Informazioni di contatto: Inserisci nella prima parte del CV i dati di contatto in modo chiaro e corretto, inclusi nome, cognome, data di nascita, indirizzo completo e una foto semplice e sorridente.

Coerenza: Indica chiaramente la posizione per cui ti stai candidando e il motivo della tua scelta. Per agenti e rappresentanti, specifica anche l'area geografica in cui desideri lavorare.

Struttura: Dai priorità alle esperienze lavorative più recenti. Elenca prima le esperienze professionali in ordine cronologico inverso, specificando azienda, ruolo, periodo, settore e mansioni. Inserisci i titoli di studio, la formazione e i corsi alla fine.

Hobby e referenze: Concludi il curriculum con i tuoi hobby e passioni, assicurandoti che siano coerenti con la posizione, e aggiungi una lettera di referenze reale e specifica per l'azienda.

Questi concetti possono sembrare banali, ma ci credereste se vi dicessimo che ogni giorno riceviamo decine di potenziali candidati, senza dati di contatto o semplicemente con cv illeggibili? Incredibile quanto vero.

E per gli agenti di commercio vale lo stesso?

Mentre molti pensano ad agosto come al mese delle vacanze e della pausa dal lavoro, per gli agenti di commercio e i procacciatori d'affari, è in realtà un periodo strategico fondamentale. La corsa per consolidare le reti commerciali e definire i team si svolge proprio in questo momento, in vista di un settembre che deve partire a pieno regime.
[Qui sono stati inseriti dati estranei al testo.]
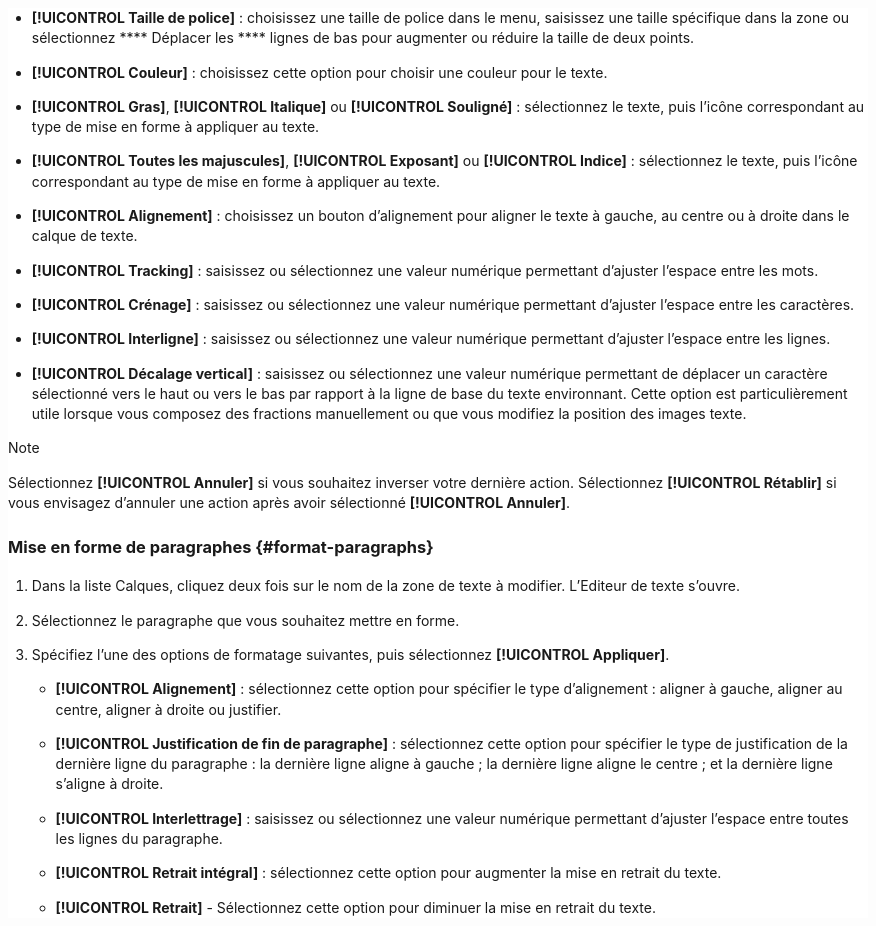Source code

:    * **[!UICONTROL Taille de police]**  : choisissez une taille de police dans le menu, saisissez une taille spécifique dans la zone ou sélectionnez  **** Déplacer les  **** lignes de bas pour augmenter ou réduire la taille de deux points.

   * **[!UICONTROL Couleur]**  : choisissez cette option pour choisir une couleur pour le texte.

   * **[!UICONTROL Gras]**,  **[!UICONTROL Italique]** ou  **[!UICONTROL Souligné]**  : sélectionnez le texte, puis l’icône correspondant au type de mise en forme à appliquer au texte.

   * **[!UICONTROL Toutes les majuscules]**,  **[!UICONTROL Exposant]** ou  **[!UICONTROL Indice]**  : sélectionnez le texte, puis l’icône correspondant au type de mise en forme à appliquer au texte.

   * **[!UICONTROL Alignement]**  : choisissez un bouton d’alignement pour aligner le texte à gauche, au centre ou à droite dans le calque de texte.

   * **[!UICONTROL Tracking]**  : saisissez ou sélectionnez une valeur numérique permettant d’ajuster l’espace entre les mots.

   * **[!UICONTROL Crénage]**  : saisissez ou sélectionnez une valeur numérique permettant d’ajuster l’espace entre les caractères.

   * **[!UICONTROL Interligne]**  : saisissez ou sélectionnez une valeur numérique permettant d’ajuster l’espace entre les lignes.

   * **[!UICONTROL Décalage vertical]**  : saisissez ou sélectionnez une valeur numérique permettant de déplacer un caractère sélectionné vers le haut ou vers le bas par rapport à la ligne de base du texte environnant. Cette option est particulièrement utile lorsque vous composez des fractions manuellement ou que vous modifiez la position des images texte.

>[!NOTE]
>
>Sélectionnez **[!UICONTROL Annuler]** si vous souhaitez inverser votre dernière action. Sélectionnez **[!UICONTROL Rétablir]** si vous envisagez d’annuler une action après avoir sélectionné **[!UICONTROL Annuler]**.

### Mise en forme de paragraphes {#format-paragraphs}

1. Dans la liste Calques, cliquez deux fois sur le nom de la zone de texte à modifier. L’Editeur de texte s’ouvre.
1. Sélectionnez le paragraphe que vous souhaitez mettre en forme.
1. Spécifiez l’une des options de formatage suivantes, puis sélectionnez **[!UICONTROL Appliquer]**.

   * **[!UICONTROL Alignement]**  : sélectionnez cette option pour spécifier le type d’alignement : aligner à gauche, aligner au centre, aligner à droite ou justifier.

   * **[!UICONTROL Justification de fin de paragraphe]**  : sélectionnez cette option pour spécifier le type de justification de la dernière ligne du paragraphe : la dernière ligne aligne à gauche ; la dernière ligne aligne le centre ; et la dernière ligne s’aligne à droite.

   * **[!UICONTROL Interlettrage]**  : saisissez ou sélectionnez une valeur numérique permettant d’ajuster l’espace entre toutes les lignes du paragraphe.

   * **[!UICONTROL Retrait intégral]**  : sélectionnez cette option pour augmenter la mise en retrait du texte.

   * **[!UICONTROL Retrait]**  - Sélectionnez cette option pour diminuer la mise en retrait du texte.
Sfruttare le ultime settimane estive non è solo un'opzione, ma un'azione essenziale per il successo, un vero e proprio "periodo d'oro" che pochi sanno cogliere. Il primo e più evidente vantaggio è la drastica riduzione della concorrenza. Mentre la maggior parte dei candidati mette in pausa la ricerca di nuove opportunità, con la convinzione errata che il mercato sia fermo, le aziende restano attive. A differenza di quanto si pensa, le aziende sane hanno delle reti commerciali ben strutturate, che a settembre producono risultati. Utilizzare il mese di agosto come veicolo per la candidatura, diventa una strategia ottimale, in quanto è proprio il periodo in cui manager e dirigenti hanno necessità di rinnovamento. Tergiversare, godersi “il mare” senza pensare al domani è molto simile al “canto della cicala”. Un buon venditore o rappresentante deve essere sul pezzo durante l’estate, meglio prendersi le vacanze a febbraio e andare in sud America.

Perché fare le vacanze in inverno

Arrivati a questo punto sicuramente molti di voi penseranno che fare le vacanze in altri periodi dell’anno è sicuramente una buona opportunità. Obiettivamente il “ferro si batte quando è caldo”, sfruttare l’agosto per creare nuove occasioni, entrare in contatto con quei manager super-impegnati e fare nuove conoscenze professionali, è una buona strategia. In contrapposizione quindi, quando dovremmo andare in vacanza? Sicuramente nei mesi invernali, basti pensare a periodi repressi come novembre o febbraio. Scegliere di fare le ferie in mesi meno convenzionali, è la leva per liberare il proprio tempo in aree strategiche dell’anno, sfruttando situazioni che molti nemmeno intuiscono.

In conclusione, non esiste un dogma preciso, tantomeno una strategia sempre vincente, ma scegliere di utilizzare l’agosto come mese chiave per candidarsi a nuove posizioni di lavoro, è sicuramente un buon punto di partenza per il successo.